_Source extract:_
◇ ◇ ◇

2

I'm working on an assignment where I have to convert a snippet of C code to inline assembly. The code is part of a program that renders a Julia fractal.

I've tested the outputs of both code snippets and they match exactly, yet my program still outputs a different image (a proper Julia fractal for the C code, a flat pink screen for the inline assembly code).

This is the starting part of the function as well as the return

COLORREF render_point(const double &a, 
                      const double &b, int N) {
  double cRe = -0.5;
  double cIm = -0.05;
  double x(a), y(b);
  double norm = x*x+y*y;
  int n;
  double three = 3.0;

  (loop goes here)

  return HSVtoRGB(n % 256, 255 , 255 *(n<N));
}

Here's the C code

for (n = 0; norm < 4.0 && n < N; ++n) 
{
    double old_x = x;
    double old_y = y;

    x = (old_x * old_x * old_x) - (3 * old_y * old_y * old_x) + cRe;
    y = (3 * old_y * old_x * old_x) - (old_y * old_y * old_y) + cIm;

    norm = x*x+y*y;
}

and the inline assembly code:

for (n = 0; norm < 4.0 && n < N; ++n) 
  {
    __asm {
        // Create (old_x * old_x * old_x)
        fld x;
        fmul x;
        fmul x;

        // Create (3 * old_y * old_y * old_x)
        fld three;
        fmul y;
        fmul y;
        fmul x;

        // Create the full equation for x
        fsubp st(1), st(0);
        fadd cRe;

        // Create (3 * old_y * old_x * old_x) + cIm
        fld three;
        fmul y;
        fmul x;
        fmul x;
        fadd cIm;

        // Create (old_y * old_y * old_y)

◇ ◇ ◇

_Data shown:_
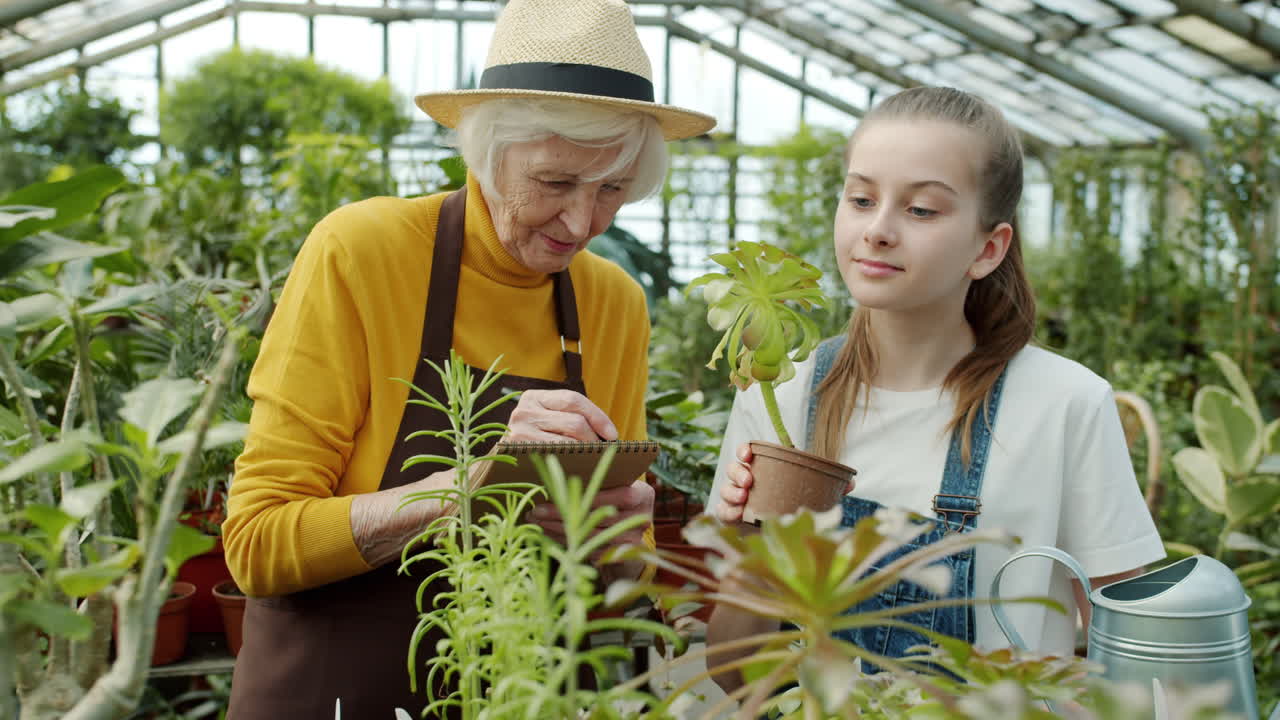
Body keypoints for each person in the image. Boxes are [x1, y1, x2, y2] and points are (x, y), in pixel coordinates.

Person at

◇ ◇ ◇

_Questions to answer:_
1. Summarize the Julia fractal post in two sentences.
2. In the Julia fractal post, what image does the program show when it uses the inline assembly code?
3. Pull out everything in the Julia fractal post from "and the inline" down to "Create (3 * old_y * old_y * old_x)".

_Answers below:_
1. For an assignment, the poster is converting a C snippet from a program that renders a Julia fractal into inline assembly. Tested outputs of the two snippets match exactly, yet the C code produces a proper Julia fractal while the inline assembly produces a flat pink screen.

2. A flat pink screen.

3.
and the inline assembly code:

for (n = 0; norm < 4.0 && n < N; ++n) 
  {
    __asm {
        // Create (old_x * old_x * old_x)
        fld x;
        fmul x;
        fmul x;

        // Create (3 * old_y * old_y * old_x)